(Structured pose outputs)
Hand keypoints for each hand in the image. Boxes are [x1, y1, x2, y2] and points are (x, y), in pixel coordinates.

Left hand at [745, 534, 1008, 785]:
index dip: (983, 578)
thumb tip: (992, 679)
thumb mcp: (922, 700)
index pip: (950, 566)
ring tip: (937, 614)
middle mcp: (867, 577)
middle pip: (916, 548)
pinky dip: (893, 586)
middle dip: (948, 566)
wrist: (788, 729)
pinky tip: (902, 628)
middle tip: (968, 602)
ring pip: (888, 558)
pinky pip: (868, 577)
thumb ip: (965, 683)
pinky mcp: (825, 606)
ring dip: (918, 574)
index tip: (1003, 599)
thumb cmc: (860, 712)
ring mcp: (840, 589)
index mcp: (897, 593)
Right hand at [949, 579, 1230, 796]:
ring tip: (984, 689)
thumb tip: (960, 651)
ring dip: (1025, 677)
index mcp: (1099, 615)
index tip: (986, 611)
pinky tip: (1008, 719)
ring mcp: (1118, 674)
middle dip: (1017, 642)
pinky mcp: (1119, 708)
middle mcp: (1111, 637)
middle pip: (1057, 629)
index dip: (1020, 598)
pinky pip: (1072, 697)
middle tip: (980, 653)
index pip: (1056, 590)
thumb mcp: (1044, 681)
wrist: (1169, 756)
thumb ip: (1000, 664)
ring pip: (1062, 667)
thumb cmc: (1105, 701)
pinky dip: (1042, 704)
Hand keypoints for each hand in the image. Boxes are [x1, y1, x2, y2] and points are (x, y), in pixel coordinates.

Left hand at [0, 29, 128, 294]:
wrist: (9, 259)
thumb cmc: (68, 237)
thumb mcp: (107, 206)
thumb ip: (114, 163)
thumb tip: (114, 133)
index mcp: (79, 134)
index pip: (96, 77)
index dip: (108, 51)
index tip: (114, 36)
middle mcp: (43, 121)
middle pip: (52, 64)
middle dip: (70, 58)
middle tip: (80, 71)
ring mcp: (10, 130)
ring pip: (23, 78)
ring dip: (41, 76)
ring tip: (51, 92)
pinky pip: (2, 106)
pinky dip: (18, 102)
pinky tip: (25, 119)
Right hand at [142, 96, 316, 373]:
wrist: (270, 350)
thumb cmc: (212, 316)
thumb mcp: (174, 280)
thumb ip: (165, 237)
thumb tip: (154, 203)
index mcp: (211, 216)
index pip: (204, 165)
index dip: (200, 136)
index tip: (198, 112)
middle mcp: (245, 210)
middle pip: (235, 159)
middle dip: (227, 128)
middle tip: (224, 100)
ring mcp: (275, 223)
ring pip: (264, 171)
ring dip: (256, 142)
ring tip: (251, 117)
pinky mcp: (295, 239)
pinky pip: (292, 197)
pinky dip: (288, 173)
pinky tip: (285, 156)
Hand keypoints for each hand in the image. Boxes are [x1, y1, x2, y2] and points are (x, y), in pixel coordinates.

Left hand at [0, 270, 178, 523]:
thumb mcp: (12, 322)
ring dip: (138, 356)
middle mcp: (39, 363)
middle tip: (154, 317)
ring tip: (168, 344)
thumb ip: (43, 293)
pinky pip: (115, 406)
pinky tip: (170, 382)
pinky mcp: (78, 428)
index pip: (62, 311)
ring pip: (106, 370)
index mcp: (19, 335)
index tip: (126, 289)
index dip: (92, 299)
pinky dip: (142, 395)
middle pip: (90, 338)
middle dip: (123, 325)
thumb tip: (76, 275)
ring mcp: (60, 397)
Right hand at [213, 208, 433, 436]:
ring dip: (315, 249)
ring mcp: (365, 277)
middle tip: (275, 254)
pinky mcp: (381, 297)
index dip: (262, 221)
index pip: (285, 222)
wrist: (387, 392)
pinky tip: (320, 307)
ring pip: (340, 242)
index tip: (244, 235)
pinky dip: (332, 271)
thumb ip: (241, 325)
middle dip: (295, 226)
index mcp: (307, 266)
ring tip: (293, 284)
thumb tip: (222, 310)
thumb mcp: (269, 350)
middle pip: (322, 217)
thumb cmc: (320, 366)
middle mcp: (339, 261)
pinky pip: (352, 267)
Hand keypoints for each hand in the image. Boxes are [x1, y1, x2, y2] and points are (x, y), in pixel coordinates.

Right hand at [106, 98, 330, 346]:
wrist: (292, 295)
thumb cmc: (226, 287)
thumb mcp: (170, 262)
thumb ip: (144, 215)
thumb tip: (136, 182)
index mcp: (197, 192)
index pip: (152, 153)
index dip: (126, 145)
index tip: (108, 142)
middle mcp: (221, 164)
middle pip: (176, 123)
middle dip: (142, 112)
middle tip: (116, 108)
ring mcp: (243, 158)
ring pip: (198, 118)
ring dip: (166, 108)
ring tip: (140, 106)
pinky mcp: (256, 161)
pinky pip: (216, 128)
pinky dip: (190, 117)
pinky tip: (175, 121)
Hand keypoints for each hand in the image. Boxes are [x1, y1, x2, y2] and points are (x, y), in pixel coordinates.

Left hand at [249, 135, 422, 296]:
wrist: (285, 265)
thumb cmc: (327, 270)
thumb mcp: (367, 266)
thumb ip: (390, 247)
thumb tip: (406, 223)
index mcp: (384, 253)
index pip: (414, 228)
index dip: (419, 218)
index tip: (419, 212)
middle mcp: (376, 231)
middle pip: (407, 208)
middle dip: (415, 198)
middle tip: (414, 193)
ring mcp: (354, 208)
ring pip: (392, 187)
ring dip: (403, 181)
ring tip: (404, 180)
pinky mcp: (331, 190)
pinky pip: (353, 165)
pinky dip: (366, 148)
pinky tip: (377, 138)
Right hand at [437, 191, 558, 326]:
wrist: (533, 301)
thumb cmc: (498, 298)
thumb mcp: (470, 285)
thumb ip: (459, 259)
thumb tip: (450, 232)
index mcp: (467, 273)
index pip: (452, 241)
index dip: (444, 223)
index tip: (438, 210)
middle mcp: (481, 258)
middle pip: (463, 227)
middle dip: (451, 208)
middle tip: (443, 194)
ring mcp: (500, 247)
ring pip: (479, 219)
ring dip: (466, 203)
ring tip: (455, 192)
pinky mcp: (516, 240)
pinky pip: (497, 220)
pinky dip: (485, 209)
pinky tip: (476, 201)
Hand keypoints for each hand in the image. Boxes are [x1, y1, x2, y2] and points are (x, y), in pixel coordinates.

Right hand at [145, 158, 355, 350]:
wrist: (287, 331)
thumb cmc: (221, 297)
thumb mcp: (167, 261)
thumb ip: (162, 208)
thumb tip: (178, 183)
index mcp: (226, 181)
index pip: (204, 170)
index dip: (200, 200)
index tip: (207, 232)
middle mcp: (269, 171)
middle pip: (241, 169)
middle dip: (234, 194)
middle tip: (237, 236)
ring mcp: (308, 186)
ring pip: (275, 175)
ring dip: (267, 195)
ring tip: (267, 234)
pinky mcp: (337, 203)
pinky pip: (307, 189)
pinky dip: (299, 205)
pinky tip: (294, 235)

**Task objective**
Exactly the lines from the one containing "ring mcp: (308, 186)" through the end of the entries above must be output, and no others.

**Your solution**
ring mcp: (308, 186)
ring pip: (275, 175)
ring dip: (267, 195)
ring tip: (267, 234)
pinky mcp: (337, 203)
pinky pip: (307, 189)
pinky dip: (299, 205)
pinky tip: (294, 235)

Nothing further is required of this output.